Columns From: 4/14/2009 Modern Machine Shop, Irving L. Blackman
In this case, Joe’s son, Steve, wants to buy Success Co. for $1 million. Now, follow these simplified tax numbers: Steve must earn about $1.66 to have $1 left to pay to Joe (typically 40 percent in income tax—State and Federal—on $1.66 is 66 cents in tax). Steve cannot deduct any portion of this $1 because the purchase of stock is a non-deductible capital expenditure.
If Success Co. is a C corporation, any interest paid by Steve is generally non-deductible. However, Steve can make all the interest deductible simply by having Success Co. elect S corporation status.
What about Joe? Steve pays his dad that $1 (plus interest). Joe must pay a capital gains tax (typically 15 percent) on the dollar and pay his top tax bracket (say 40 percent) on the interest income. Okay, Joe has 85 cents left after paying the capital gains tax on the $1. If Joe doesn’t spend that 85 cents, the IRS gets as much as 55 percent (using 2011 rates) for estate taxes when Joe dies. That’s another 47 cents for the tax monster, leaving Joe’s heirs with only 38 cents.
Let’s review: Steve must make $1.66 for Joe to leave his family 38 cents. Or, using the actual values, Steve must make $1,660,000, while Joe’s family only gets $380,000. That is lousy tax planning.
Now, let’s put some meat on ‘dem bones. Suppose Success Co. is worth $6 million. Yes, Steve has to earn $10 million ($6 million times 1.6667) for this family to keep $3.8 million. That’s nuts.
Fortunately, the tax law has a flaw, offering a way to transfer your business to your kid(s). If you are lucky enough to own a family business that is currently enjoying big profits or larger profits each year, the sooner you make the transfer, the better. You will freeze the value of your business and stop the potential loss of estate taxes on your increasing wealth.
Unfortunately, most family businesses are suffering reduced profits (even losses) in these tough economic times. Obviously, the value of such businesses is at a low point, giving you a window of opportunity to make a tax-advantaged transfer to your kid(s).
Let’s walk through the simple three-step process for transferring your business, yet keeping absolute control of the company for as long as you want.
The first step is to recapitalize Success Co. so it is immediately replaced by 100 shares of voting stock and 10,000 shares of non-voting stock. This is a tax-free transaction. Now, Joe can keep the 100 shares of voting stock and control over the company, and he can transfer the 10,000 shares of non-voting stock to Steve.

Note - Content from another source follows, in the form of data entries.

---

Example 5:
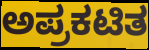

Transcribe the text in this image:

ಅಪ್ರಕಟಿತ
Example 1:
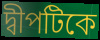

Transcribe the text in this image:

দ্বীপটিকে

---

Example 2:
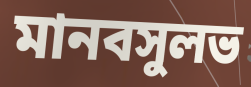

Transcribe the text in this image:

মানবসুলভ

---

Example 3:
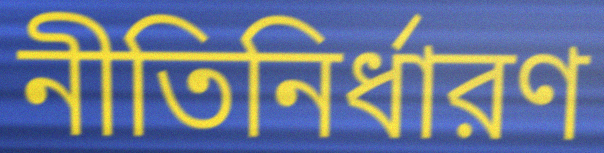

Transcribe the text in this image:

নীতিনির্ধারণ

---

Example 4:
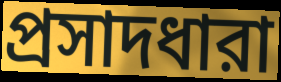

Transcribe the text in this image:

প্রসাদধারা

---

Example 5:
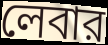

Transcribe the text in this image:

লেবার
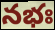
నభః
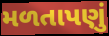
મળતાપણું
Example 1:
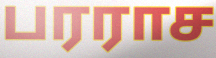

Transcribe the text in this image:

பரராச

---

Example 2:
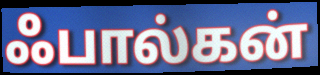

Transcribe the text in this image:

ஃபால்கன்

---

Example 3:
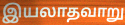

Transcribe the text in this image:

இயலாதவாறு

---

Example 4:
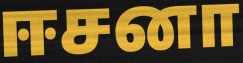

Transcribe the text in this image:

ஈசனா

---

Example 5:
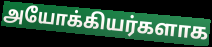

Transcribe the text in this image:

அயோக்கியர்களாக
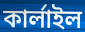
কার্লাইল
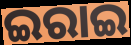
ଇରାଇ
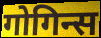
गोगिन्स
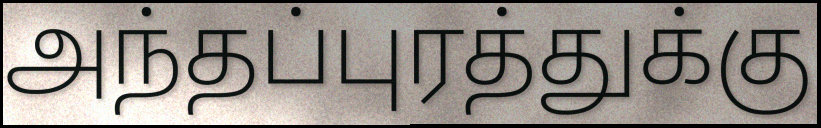
அந்தப்புரத்துக்கு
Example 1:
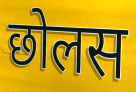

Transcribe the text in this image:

छोलस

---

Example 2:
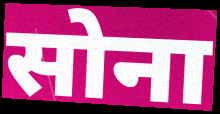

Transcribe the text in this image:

सोना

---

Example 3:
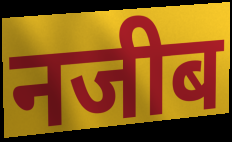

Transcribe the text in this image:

नजीब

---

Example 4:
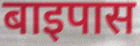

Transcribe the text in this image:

बाइपास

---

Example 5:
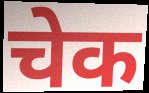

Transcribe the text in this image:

चेक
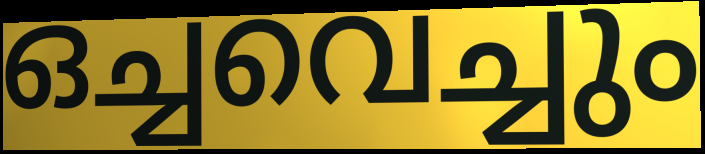
ഒച്ചവെച്ചും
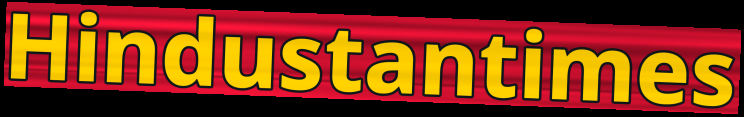
Hindustantimes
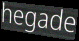
hegade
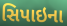
સિપાઇના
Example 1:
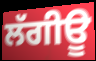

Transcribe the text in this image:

ਲੱਗੀਊ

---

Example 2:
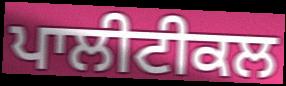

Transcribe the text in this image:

ਪਾਲੀਟੀਕਲ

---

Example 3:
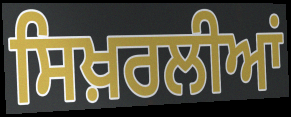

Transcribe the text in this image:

ਸਿਖ਼ਰਲੀਆਂ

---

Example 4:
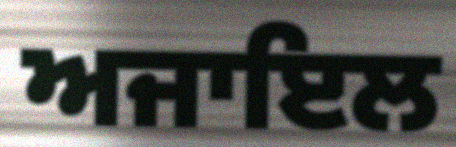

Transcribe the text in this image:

ਅਜਾਇਲ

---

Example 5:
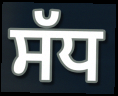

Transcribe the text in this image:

ਸੱਧ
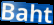
Baht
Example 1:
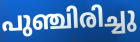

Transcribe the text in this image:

പുഞ്ചിരിച്ചു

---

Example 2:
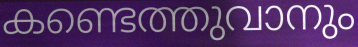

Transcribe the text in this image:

കണ്ടെത്തുവാനും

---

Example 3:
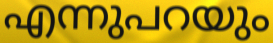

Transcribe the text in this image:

എന്നുപറയും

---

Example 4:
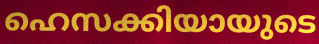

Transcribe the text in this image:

ഹെസക്കിയായുടെ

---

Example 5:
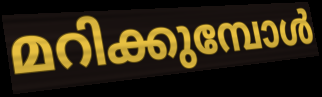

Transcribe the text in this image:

മറിക്കുമ്പോൾ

If you are a C corporation, the next step is to elect S corporation status. Success Co. is already an S corporation.
The final step in the transfer process is for Joe to sell his non-voting stock to an intentionally defective trust (IDT). Some advantages of doing this include:
• It is a huge discount for tax purposes. The non-voting stock has a value of about 60 percent of the stock’s real value. For example, if Success Co. is really worth $7 million, the non-voting stock would have a value—for tax purposes—of only $4.2 million (after a 40-percent discount of $2.8 million).
• It is tax-free to Joe. The IDT will pay for Joe’s non-voting stock with a $4.2 million note. The note will be paid, including interest, to Joe by the IDT, using dividends from Success Co. Typically, it takes 5 to 8 years to pay off the note. All the payments received by Joe for the note plus interest are tax-free.

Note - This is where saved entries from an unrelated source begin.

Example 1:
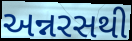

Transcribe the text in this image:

અન્નરસથી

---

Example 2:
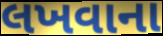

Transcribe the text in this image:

લખવાના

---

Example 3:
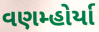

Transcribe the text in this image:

વણમ્હોર્યા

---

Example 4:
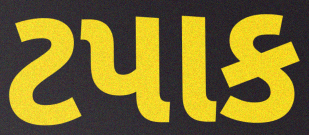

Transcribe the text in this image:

ટપાક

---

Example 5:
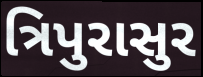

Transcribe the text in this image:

ત્રિપુરાસુર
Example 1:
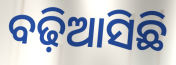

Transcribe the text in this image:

ବଢ଼ିଆସିଛି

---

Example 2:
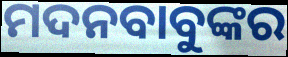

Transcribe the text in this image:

ମଦନବାବୁଙ୍କର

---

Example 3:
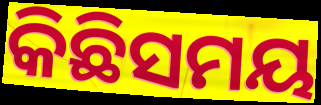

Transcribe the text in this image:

କିଛିସମୟ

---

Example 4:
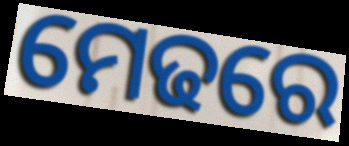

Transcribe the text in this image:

ମେଢରେ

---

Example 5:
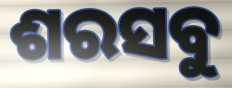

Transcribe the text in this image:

ଶରସବୁ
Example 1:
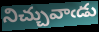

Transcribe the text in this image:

నిచ్చువాఁడు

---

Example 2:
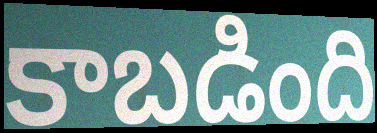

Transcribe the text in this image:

కాబడింది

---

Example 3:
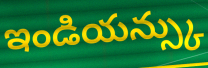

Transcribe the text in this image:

ఇండియన్స్కు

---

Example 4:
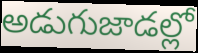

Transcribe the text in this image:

అడుగుజాడల్లో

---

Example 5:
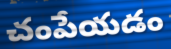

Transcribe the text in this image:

చంపేయడం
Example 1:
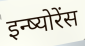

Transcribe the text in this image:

इन्ष्योरेंस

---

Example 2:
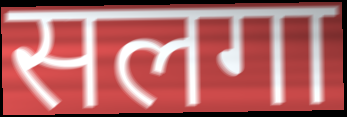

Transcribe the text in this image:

सलगा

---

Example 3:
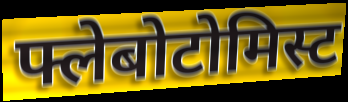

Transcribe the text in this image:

फ्लेबोटोमिस्ट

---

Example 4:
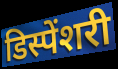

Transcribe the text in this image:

डिस्पेंशरी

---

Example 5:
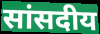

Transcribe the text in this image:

सांसदीय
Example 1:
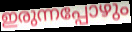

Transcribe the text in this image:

ഇരുന്നപ്പോഴും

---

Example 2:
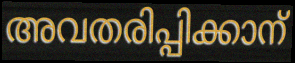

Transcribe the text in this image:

അവതരിപ്പിക്കാന്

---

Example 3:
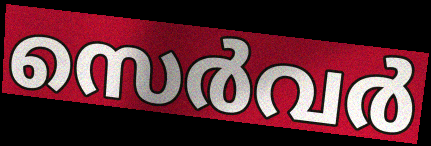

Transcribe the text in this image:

സെർവർ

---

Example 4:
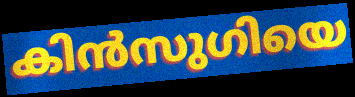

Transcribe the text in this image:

Wait, it gets better. When the note is paid off, the trustee of the IDT distributes the non-voting stock to the trust’s beneficiary (Steve) with no tax consequences. Steve saves $2,772,000. (This is 66 percent of $4.2 million, using the formula at the beginning of this article.)

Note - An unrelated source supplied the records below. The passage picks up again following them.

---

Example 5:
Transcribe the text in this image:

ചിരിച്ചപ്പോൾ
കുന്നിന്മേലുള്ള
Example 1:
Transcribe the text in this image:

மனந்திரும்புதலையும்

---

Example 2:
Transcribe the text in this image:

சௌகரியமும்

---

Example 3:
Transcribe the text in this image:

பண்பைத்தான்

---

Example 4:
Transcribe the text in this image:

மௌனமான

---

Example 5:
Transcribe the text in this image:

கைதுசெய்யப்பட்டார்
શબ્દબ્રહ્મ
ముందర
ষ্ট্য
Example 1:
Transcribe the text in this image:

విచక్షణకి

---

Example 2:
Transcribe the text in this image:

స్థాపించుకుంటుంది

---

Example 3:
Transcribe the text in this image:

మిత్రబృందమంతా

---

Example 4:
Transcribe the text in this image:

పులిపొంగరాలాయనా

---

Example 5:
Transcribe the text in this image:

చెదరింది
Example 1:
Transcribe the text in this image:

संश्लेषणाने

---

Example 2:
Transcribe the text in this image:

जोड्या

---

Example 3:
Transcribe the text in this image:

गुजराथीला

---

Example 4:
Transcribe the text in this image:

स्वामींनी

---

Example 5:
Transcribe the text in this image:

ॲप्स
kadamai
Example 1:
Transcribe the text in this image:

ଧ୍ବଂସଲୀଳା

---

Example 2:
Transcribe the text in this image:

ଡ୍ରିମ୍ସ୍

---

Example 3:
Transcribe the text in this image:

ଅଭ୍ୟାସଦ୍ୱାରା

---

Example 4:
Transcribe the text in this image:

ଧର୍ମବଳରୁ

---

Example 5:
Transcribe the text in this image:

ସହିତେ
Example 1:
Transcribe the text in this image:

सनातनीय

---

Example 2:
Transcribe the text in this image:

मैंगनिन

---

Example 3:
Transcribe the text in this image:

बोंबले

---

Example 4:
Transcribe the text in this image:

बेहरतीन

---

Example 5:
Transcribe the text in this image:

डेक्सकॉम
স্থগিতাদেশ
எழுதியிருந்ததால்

The ultimate transfer of the stock to Steve is not considered a gift for tax purposes, leaving your annual gift exclusion ($13,000) and lifetime exemption ($1 million)—double if you are married—available for other estate planning (tax-saving) strategies.
An IDT is a big deal for community-property states (such as Texas and California). The stock transfer to Steve is not in the community, which means Steve’s wife has no interest in the stock. (Yes, this can be a big deal if Steve gets divorced.)
An IDT works just as well if you want to transfer all or a portion of your business to other people, most commonly other shareholders (related or not), employees (usually the one or two top, key people) or even a tax-advantaged sale to a buyer of Success Co.